Task details
Give back the records below exactly, omitting the pictures.

[Extracted page text data]
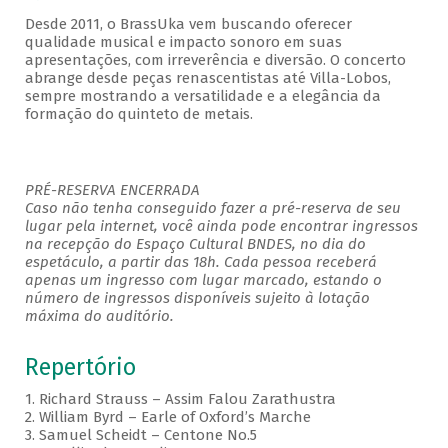
Desde 2011, o BrassUka vem buscando oferecer
qualidade musical e impacto sonoro em suas
apresentações, com irreverência e diversão. O concerto
abrange desde peças renascentistas até Villa-Lobos,
sempre mostrando a versatilidade e a elegância da
formação do quinteto de metais.
PRÉ-RESERVA ENCERRADA
Caso não tenha conseguido fazer a pré-reserva de seu
lugar pela internet, você ainda pode encontrar ingressos
na recepção do Espaço Cultural BNDES, no dia do
espetáculo, a partir das 18h. Cada pessoa receberá
apenas um ingresso com lugar marcado, estando o
número de ingressos disponíveis sujeito à lotação
máxima do auditório.
Repertório
1. Richard Strauss – Assim Falou Zarathustra
2. William Byrd – Earle of Oxford’s Marche
3. Samuel Scheidt – Centone No.5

Written answer
Desde 2011, o BrassUka vem buscando oferecer
qualidade musical e impacto sonoro em suas
apresentações, com irreverência e diversão. O concerto
abrange desde peças renascentistas até Villa-Lobos,
sempre mostrando a versatilidade e a elegância da
formação do quinteto de metais.
PRÉ-RESERVA ENCERRADA
Caso não tenha conseguido fazer a pré-reserva de seu
lugar pela internet, você ainda pode encontrar ingressos
na recepção do Espaço Cultural BNDES, no dia do
espetáculo, a partir das 18h. Cada pessoa receberá
apenas um ingresso com lugar marcado, estando o
número de ingressos disponíveis sujeito à lotação
máxima do auditório.
Repertório
1. Richard Strauss – Assim Falou Zarathustra
2. William Byrd – Earle of Oxford’s Marche
3. Samuel Scheidt – Centone No.5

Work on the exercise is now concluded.